Extrait
%%

La croyance est une immense collaboration en vue de faire exister ce que l’on croit.
Alto de Lodares
Le truc c’est de chercher la station-service la moins visible, la mieux nichée, la plus intime. La différence sur le plein permet d’économiser l’équivalent d’un menu ou d’une tournée d’apéritif. Dis comme ça, la chose à l’air simple, mais il faut garder l’œil ouvert sur des centaines de kilomètres et analyser les panneaux perchés au fond des paysages. A Lodares, j’en trouve un derrière un petite cordillère. Edifice de tôle blanche dressé sur un terrain vague. Des semi-remorques à la manœuvre. Dans la cabine, une femme pompiste. Elle met ses gants, ouvre mon réservoir, fait couler le diesel. Le pied sur mon pneu Climate Cross elle demande:
-Sont vrais ces Michelin?
-Vrais? Oui bien sûr! Parce qu’il y en a des faux?
-Et comment M’sieur, y’a des faux en tout, les vôtres ils doivent coûter dans les 100 balles pièce eh bien on peut en trouver pour huit balles, de la copie chinoise.
A ce moment-là, un routier descend de son camion, il lance à la pompiste:
-Hé María, où as tu mis ton mari?
-Il y a longtemps que je l’ai envoyé promener! Non mais!

%%

Données
%%

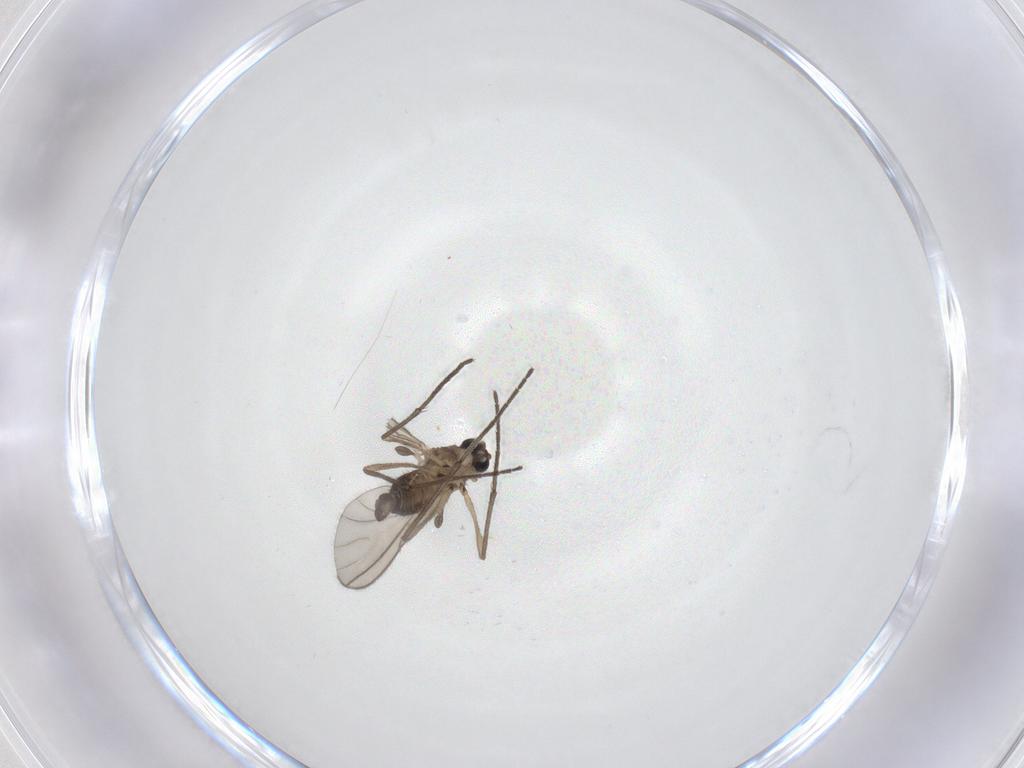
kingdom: Animalia
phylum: Arthropoda
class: Insecta
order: Diptera
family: Sciaridae
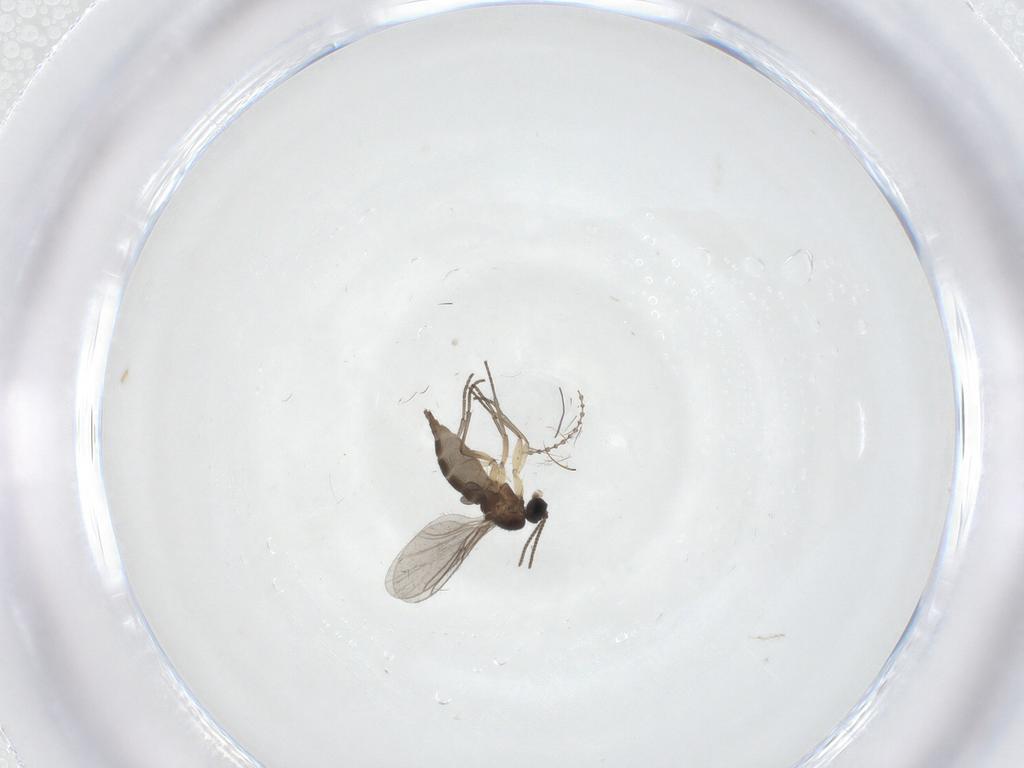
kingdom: Animalia
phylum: Arthropoda
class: Insecta
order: Diptera
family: Sciaridae
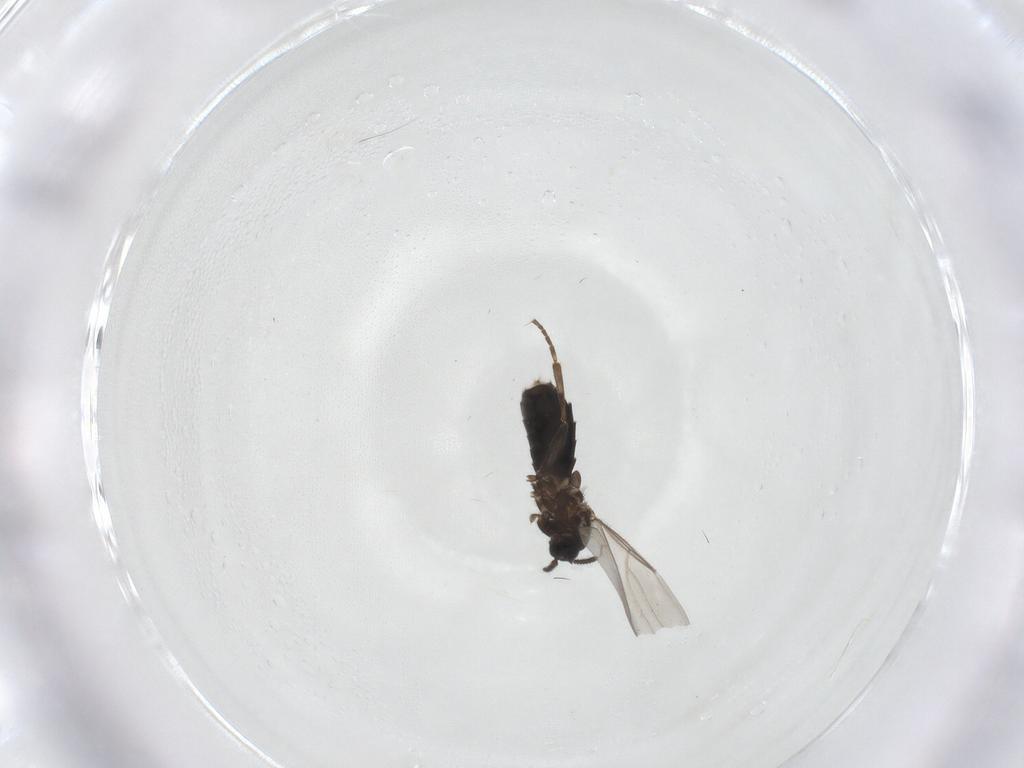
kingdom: Animalia
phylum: Arthropoda
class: Insecta
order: Diptera
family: Scatopsidae
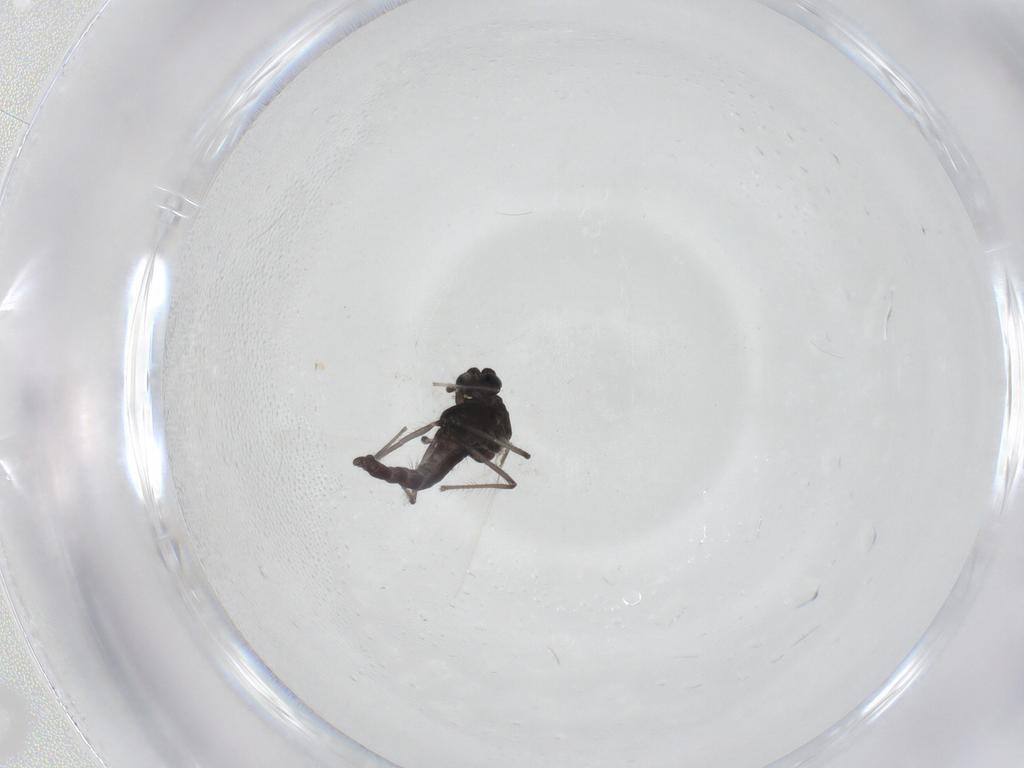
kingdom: Animalia
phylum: Arthropoda
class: Insecta
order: Diptera
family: Chironomidae
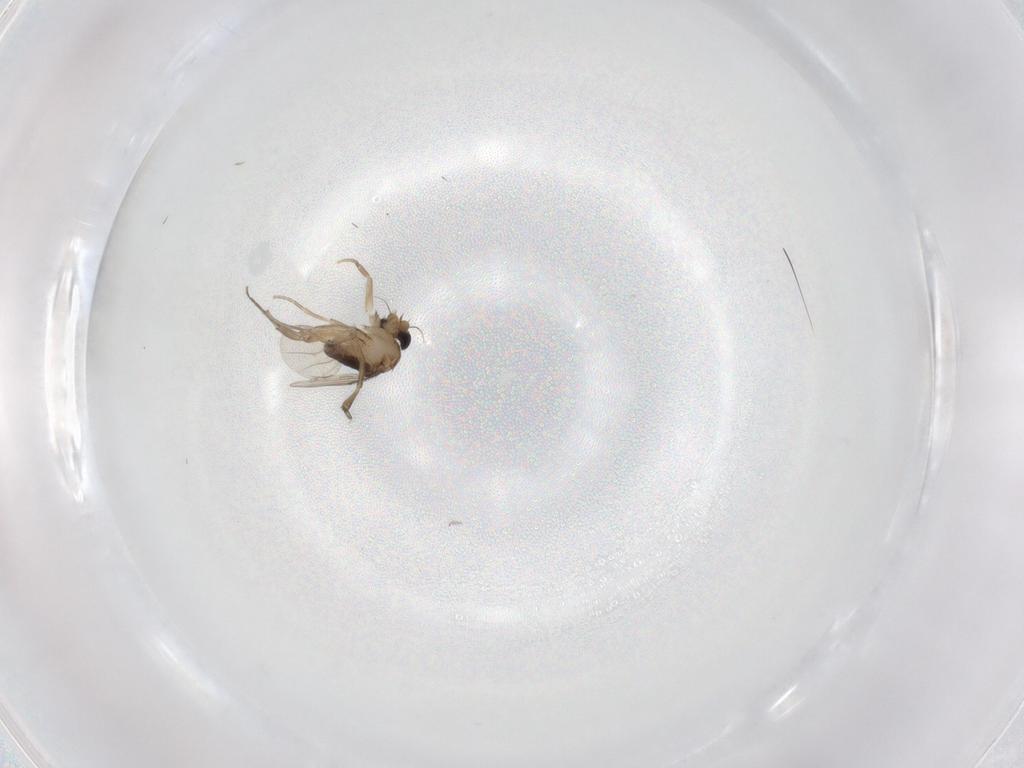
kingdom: Animalia
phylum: Arthropoda
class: Insecta
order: Diptera
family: Phoridae
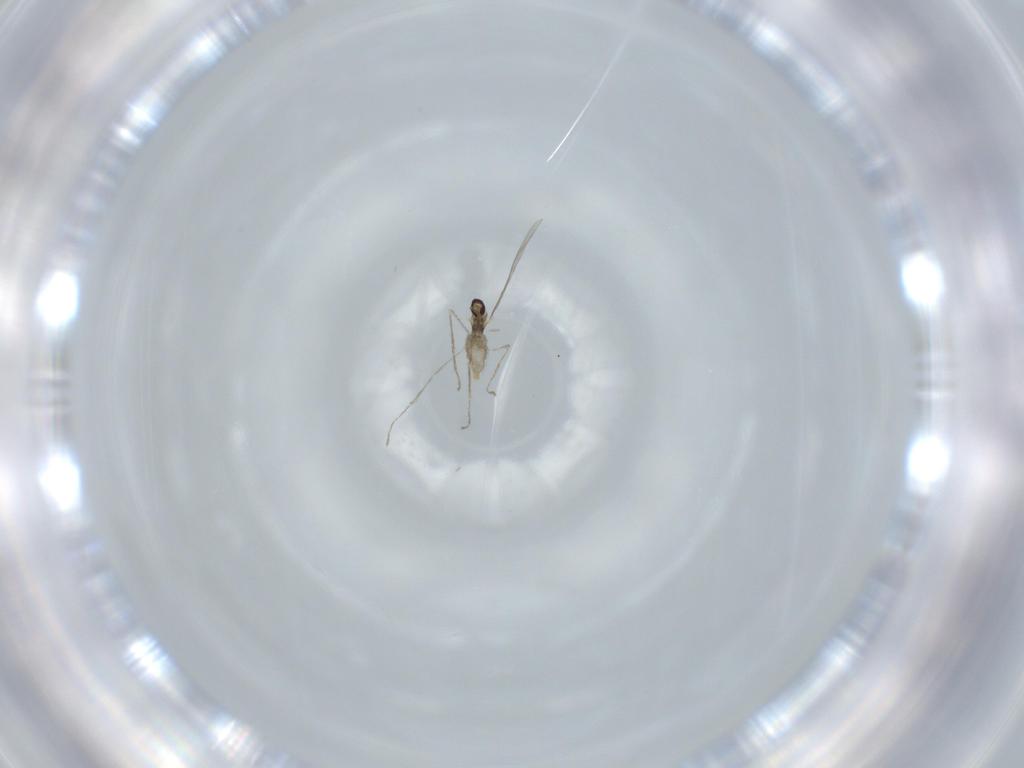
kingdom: Animalia
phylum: Arthropoda
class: Insecta
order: Diptera
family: Cecidomyiidae
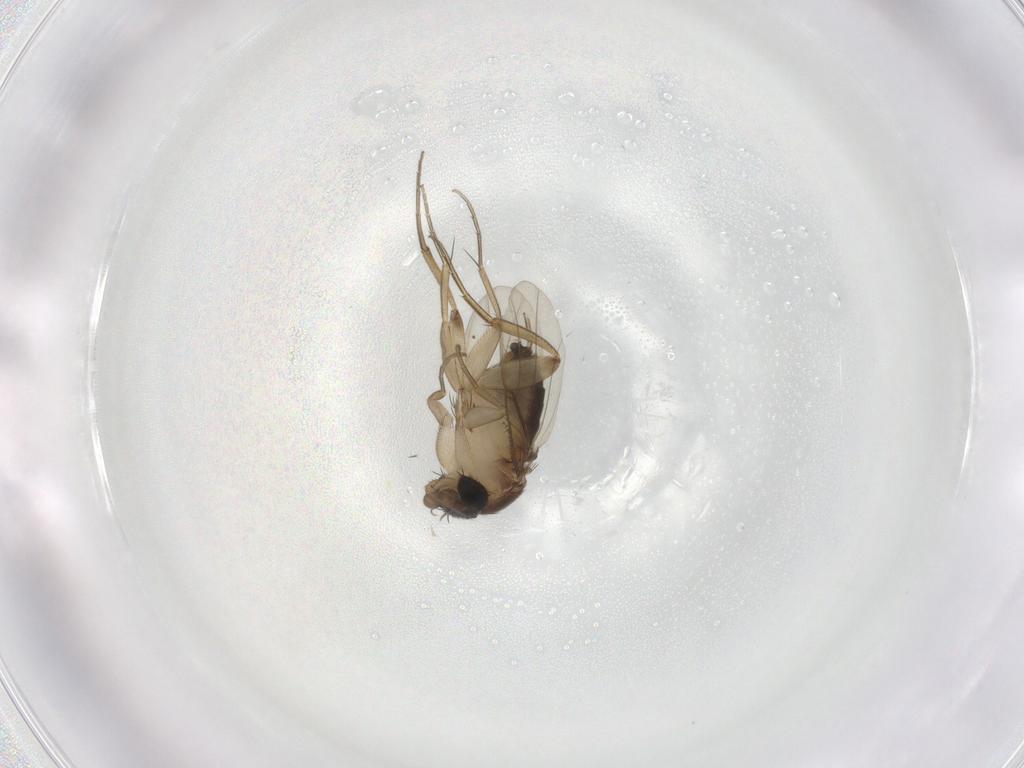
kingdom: Animalia
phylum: Arthropoda
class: Insecta
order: Diptera
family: Phoridae
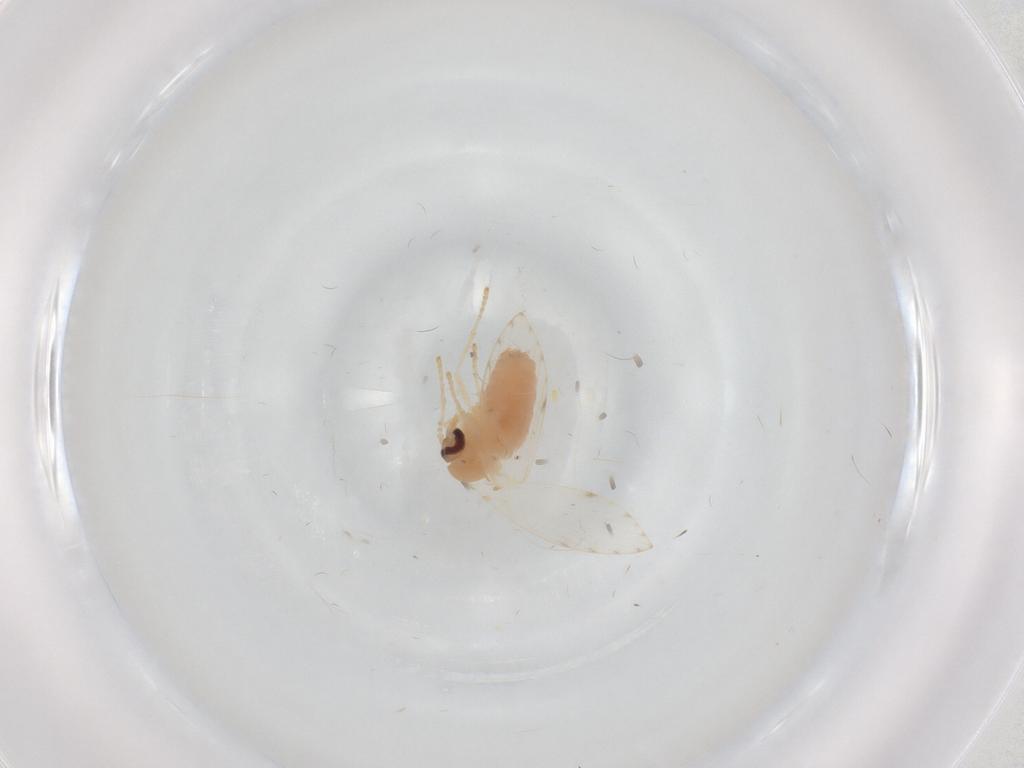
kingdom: Animalia
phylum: Arthropoda
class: Insecta
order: Diptera
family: Psychodidae
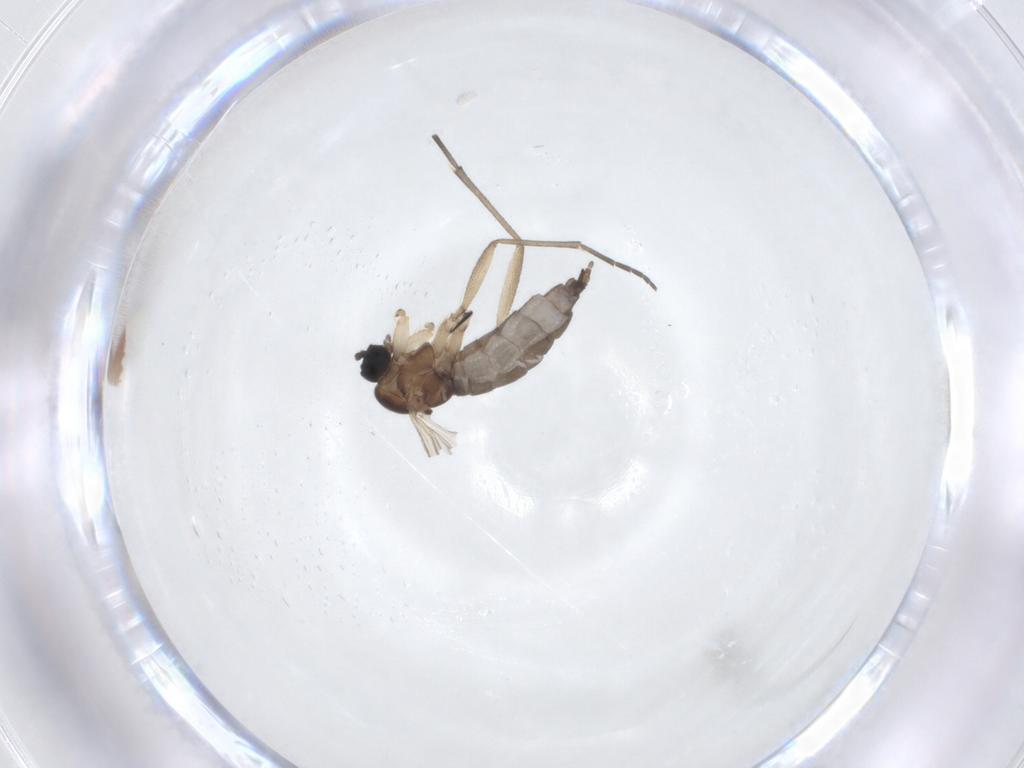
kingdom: Animalia
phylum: Arthropoda
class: Insecta
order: Diptera
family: Sciaridae
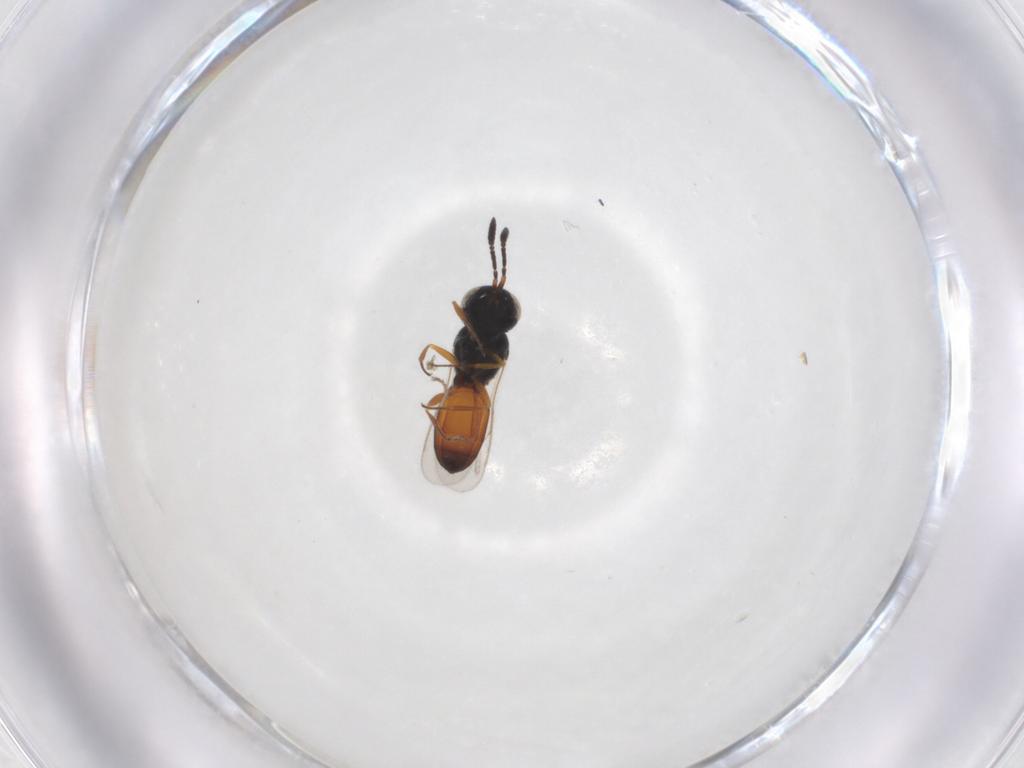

%%

Exercices
(a) Dites si chaque affirmation s’accorde avec l’extrait, en citant les mots qui tranchent : (i) Le carburant est servi par une femme pompiste. (ii) D’après la pompiste, on trouve des copies chinoises de ces pneus pour huit balles. (iii) Le routier demande à María où est passé son fils.
(b) Recopiez mot pour mot l’extrait entre « -Et comment M’sieur, y’a » et « promener! Non mais! », ces deux passages compris.
Servez-vous seulement de l’extrait pour répondre.

Corrigé
(a)
(i) Oui : « Dans la cabine, une femme pompiste. »
(ii) Oui : « on peut en trouver pour huit balles, de la copie chinoise. »
(iii) Non : « Hé María, où as tu mis ton mari? »

(b)
-Et comment M’sieur, y’a des faux en tout, les vôtres ils doivent coûter dans les 100 balles pièce eh bien on peut en trouver pour huit balles, de la copie chinoise.
A ce moment-là, un routier descend de son camion, il lance à la pompiste:
-Hé María, où as tu mis ton mari?
-Il y a longtemps que je l’ai envoyé promener! Non mais!